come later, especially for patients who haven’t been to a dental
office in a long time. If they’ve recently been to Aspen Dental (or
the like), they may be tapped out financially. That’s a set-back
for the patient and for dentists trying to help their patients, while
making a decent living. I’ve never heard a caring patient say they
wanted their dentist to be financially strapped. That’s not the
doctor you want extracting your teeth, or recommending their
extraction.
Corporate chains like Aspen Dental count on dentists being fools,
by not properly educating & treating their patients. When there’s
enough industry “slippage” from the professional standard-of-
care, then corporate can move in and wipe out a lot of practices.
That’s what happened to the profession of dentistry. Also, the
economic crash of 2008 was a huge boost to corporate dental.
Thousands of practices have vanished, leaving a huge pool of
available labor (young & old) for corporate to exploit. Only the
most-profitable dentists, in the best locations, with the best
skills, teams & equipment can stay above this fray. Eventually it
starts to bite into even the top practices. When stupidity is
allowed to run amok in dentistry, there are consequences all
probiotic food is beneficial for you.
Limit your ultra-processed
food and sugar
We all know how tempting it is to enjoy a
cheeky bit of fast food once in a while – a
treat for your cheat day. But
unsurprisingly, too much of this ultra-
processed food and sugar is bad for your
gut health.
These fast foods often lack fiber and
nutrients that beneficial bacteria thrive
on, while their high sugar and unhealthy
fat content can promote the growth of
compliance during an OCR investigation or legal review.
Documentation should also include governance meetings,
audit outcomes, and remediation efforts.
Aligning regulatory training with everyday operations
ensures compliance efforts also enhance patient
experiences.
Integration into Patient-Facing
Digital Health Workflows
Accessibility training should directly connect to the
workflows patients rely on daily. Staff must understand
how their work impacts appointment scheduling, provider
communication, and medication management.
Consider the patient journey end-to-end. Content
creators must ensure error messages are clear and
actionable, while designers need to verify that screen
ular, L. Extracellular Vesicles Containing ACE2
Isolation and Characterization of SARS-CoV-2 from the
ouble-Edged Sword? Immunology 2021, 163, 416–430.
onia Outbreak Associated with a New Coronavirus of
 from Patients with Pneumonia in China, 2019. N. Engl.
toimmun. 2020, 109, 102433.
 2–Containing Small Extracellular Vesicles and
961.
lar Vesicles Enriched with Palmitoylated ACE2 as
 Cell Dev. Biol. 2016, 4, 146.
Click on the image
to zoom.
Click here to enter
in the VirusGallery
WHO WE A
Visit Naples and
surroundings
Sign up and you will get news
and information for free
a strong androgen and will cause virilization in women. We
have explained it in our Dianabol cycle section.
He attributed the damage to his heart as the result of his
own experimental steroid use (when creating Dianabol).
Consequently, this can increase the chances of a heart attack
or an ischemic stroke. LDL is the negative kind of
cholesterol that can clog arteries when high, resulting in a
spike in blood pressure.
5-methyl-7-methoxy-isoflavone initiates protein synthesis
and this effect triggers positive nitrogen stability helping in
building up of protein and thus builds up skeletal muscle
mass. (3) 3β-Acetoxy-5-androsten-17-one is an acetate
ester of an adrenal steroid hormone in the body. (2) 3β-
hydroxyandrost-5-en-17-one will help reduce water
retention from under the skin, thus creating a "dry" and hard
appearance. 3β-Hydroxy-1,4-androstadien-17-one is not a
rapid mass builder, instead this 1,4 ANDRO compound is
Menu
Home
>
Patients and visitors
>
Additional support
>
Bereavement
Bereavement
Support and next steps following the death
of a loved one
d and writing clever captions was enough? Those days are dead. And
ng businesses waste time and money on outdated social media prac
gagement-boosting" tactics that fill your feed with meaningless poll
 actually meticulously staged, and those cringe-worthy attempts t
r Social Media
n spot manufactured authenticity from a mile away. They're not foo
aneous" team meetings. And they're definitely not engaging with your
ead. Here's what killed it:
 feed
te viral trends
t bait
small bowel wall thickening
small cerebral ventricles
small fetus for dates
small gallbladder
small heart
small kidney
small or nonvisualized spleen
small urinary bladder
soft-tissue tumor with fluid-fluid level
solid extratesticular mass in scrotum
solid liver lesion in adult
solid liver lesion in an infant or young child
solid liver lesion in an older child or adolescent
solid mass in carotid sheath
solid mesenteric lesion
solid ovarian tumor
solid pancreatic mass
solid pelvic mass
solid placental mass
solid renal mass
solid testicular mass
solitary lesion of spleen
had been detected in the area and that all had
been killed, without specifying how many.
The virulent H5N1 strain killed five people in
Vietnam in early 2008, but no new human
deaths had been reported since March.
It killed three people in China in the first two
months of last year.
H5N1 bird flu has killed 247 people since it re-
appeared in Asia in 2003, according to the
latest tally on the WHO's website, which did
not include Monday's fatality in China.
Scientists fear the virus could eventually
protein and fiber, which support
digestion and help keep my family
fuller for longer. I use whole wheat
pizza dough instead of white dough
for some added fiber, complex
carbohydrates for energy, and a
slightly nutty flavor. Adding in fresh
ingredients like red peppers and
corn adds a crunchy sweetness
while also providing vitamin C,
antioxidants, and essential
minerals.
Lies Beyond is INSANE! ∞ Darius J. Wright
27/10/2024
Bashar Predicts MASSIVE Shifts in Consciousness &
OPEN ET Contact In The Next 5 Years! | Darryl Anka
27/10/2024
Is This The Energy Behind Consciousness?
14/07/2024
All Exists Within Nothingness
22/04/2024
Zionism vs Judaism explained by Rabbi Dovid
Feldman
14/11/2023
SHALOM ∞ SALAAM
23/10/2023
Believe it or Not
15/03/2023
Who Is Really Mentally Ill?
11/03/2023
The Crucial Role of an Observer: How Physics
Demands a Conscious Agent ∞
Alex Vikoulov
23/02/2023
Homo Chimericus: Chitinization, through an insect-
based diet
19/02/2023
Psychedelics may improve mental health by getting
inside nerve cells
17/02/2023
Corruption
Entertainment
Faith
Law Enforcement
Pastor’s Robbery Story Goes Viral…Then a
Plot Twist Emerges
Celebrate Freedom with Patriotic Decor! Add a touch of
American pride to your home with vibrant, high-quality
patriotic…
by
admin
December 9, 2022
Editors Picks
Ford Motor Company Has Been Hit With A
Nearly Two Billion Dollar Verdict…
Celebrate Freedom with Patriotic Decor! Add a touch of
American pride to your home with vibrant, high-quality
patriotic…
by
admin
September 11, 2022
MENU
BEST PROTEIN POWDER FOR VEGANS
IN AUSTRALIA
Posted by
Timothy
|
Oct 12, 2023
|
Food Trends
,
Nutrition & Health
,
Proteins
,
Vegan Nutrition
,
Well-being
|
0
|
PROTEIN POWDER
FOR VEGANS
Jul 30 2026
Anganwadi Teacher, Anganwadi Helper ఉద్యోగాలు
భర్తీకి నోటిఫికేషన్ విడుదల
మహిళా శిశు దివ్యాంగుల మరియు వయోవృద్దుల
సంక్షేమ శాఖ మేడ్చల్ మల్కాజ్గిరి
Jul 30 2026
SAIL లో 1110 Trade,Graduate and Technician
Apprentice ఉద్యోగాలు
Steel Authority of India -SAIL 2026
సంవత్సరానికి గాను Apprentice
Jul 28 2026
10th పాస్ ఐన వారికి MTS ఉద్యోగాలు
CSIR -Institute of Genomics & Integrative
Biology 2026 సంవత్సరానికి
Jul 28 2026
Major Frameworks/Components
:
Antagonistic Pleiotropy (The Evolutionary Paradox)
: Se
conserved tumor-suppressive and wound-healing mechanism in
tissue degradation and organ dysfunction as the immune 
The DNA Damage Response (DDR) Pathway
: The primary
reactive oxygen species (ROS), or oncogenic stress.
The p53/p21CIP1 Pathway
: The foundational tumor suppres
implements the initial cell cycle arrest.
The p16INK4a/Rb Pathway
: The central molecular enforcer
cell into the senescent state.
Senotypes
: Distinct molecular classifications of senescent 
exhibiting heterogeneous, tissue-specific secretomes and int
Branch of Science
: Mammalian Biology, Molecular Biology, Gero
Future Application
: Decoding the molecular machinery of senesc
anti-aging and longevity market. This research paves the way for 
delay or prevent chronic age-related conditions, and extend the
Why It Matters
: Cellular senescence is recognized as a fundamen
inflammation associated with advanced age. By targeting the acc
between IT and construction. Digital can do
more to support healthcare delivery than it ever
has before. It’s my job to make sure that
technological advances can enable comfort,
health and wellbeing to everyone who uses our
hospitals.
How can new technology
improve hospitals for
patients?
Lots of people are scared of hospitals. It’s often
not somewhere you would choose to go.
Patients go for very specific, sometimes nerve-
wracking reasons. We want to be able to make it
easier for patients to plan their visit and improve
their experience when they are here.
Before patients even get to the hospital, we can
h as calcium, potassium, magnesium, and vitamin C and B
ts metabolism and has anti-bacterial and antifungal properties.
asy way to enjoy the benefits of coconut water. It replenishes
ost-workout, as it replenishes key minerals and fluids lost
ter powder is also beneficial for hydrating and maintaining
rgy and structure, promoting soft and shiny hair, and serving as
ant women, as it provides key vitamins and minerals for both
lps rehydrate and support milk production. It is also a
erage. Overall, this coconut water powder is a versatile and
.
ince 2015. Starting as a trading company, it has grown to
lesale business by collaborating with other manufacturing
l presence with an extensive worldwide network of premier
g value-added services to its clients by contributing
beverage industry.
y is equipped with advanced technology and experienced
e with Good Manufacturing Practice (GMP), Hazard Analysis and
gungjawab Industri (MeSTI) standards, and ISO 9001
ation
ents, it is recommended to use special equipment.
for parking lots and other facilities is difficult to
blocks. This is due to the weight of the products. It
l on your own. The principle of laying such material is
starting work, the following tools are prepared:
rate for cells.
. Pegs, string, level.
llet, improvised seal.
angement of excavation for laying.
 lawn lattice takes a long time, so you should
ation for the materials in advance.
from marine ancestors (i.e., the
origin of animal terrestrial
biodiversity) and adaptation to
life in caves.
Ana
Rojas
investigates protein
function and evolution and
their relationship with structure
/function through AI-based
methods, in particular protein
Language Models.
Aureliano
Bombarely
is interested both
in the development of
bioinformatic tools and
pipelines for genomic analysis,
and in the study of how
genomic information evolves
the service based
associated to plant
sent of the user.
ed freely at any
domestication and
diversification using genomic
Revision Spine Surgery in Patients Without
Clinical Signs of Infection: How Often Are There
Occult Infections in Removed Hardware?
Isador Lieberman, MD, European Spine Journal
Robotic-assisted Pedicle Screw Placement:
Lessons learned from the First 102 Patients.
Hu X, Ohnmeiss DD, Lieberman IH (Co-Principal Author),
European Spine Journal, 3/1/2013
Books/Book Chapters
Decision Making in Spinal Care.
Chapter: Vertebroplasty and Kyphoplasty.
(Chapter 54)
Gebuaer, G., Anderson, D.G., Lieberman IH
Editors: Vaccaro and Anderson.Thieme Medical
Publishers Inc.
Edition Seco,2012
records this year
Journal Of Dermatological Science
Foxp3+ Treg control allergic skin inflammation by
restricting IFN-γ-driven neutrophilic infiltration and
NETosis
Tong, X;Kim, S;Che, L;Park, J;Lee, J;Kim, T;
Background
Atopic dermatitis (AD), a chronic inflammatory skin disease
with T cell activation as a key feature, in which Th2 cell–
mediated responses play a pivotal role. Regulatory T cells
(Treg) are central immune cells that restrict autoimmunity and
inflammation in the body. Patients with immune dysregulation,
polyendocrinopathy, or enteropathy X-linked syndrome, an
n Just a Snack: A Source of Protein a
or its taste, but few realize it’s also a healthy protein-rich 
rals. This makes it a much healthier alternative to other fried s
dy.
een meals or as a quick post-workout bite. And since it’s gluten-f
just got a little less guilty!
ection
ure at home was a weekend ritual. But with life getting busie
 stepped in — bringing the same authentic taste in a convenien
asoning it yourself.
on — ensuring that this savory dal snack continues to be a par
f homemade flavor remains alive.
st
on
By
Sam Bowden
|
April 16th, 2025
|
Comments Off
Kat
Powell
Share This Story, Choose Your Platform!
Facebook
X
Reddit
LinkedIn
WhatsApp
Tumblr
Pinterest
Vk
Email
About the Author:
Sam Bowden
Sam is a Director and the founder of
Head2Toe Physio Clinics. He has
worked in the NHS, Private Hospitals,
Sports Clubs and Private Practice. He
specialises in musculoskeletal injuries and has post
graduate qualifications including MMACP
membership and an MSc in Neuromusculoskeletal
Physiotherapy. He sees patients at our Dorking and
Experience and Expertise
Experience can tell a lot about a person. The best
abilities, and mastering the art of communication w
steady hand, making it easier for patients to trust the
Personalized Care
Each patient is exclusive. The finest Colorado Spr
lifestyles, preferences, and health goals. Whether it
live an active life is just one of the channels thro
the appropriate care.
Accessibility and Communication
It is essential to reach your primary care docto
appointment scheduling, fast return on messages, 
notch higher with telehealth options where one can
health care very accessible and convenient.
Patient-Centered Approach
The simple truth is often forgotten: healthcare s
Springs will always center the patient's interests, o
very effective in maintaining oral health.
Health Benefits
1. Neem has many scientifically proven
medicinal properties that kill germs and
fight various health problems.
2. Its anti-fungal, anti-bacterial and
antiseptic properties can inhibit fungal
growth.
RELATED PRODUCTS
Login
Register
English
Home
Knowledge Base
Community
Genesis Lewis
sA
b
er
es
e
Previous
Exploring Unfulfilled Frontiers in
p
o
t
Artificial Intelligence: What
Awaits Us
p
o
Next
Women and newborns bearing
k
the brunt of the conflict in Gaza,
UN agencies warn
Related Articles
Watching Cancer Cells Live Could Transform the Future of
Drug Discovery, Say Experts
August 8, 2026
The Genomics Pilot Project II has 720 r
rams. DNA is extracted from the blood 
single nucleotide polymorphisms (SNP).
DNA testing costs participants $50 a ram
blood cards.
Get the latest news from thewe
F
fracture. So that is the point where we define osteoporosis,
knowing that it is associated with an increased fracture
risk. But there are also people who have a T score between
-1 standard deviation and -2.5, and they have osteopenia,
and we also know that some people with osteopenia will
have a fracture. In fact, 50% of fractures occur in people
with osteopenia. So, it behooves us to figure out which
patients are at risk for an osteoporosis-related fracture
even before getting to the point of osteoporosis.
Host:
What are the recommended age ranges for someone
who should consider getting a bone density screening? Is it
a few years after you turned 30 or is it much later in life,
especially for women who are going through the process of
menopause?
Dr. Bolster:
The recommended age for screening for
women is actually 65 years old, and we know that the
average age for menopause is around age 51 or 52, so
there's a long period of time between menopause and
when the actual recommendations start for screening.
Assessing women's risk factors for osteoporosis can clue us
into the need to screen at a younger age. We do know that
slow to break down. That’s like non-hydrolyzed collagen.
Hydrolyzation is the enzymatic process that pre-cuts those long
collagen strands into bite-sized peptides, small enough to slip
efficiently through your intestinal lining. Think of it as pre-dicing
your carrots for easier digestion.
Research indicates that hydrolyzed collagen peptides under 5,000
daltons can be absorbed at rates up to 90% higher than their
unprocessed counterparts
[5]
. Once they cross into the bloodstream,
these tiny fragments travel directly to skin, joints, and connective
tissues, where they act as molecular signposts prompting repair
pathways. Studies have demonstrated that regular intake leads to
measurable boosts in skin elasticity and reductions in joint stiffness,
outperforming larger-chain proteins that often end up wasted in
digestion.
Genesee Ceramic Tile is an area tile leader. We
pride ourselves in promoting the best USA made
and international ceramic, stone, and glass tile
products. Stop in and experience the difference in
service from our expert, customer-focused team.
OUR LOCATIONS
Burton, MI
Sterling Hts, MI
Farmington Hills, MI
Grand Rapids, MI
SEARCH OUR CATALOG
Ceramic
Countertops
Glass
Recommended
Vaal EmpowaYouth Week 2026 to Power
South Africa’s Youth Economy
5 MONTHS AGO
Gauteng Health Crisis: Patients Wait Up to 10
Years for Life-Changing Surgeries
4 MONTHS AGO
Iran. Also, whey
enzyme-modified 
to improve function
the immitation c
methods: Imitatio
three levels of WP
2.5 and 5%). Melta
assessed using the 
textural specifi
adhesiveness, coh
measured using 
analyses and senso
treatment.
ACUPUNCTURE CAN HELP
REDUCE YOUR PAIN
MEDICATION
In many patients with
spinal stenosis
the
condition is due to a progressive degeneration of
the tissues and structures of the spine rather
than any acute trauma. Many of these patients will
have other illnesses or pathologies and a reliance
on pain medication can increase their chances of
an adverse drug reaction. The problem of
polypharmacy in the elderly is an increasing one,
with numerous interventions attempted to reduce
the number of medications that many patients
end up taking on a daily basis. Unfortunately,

◆ ◆ ◆ ◆ ◆

_What you have to do_
In the entries above, find the line with "implements the initial cell cycle arrest." and the line with "Branch of Science", then restate word for word both of them and every line between, with nothing more.

_Output for this exercise_
implements the initial cell cycle arrest.
The p16INK4a/Rb Pathway
: The central molecular enforcer
cell into the senescent state.
Senotypes
: Distinct molecular classifications of senescent 
exhibiting heterogeneous, tissue-specific secretomes and int
Branch of Science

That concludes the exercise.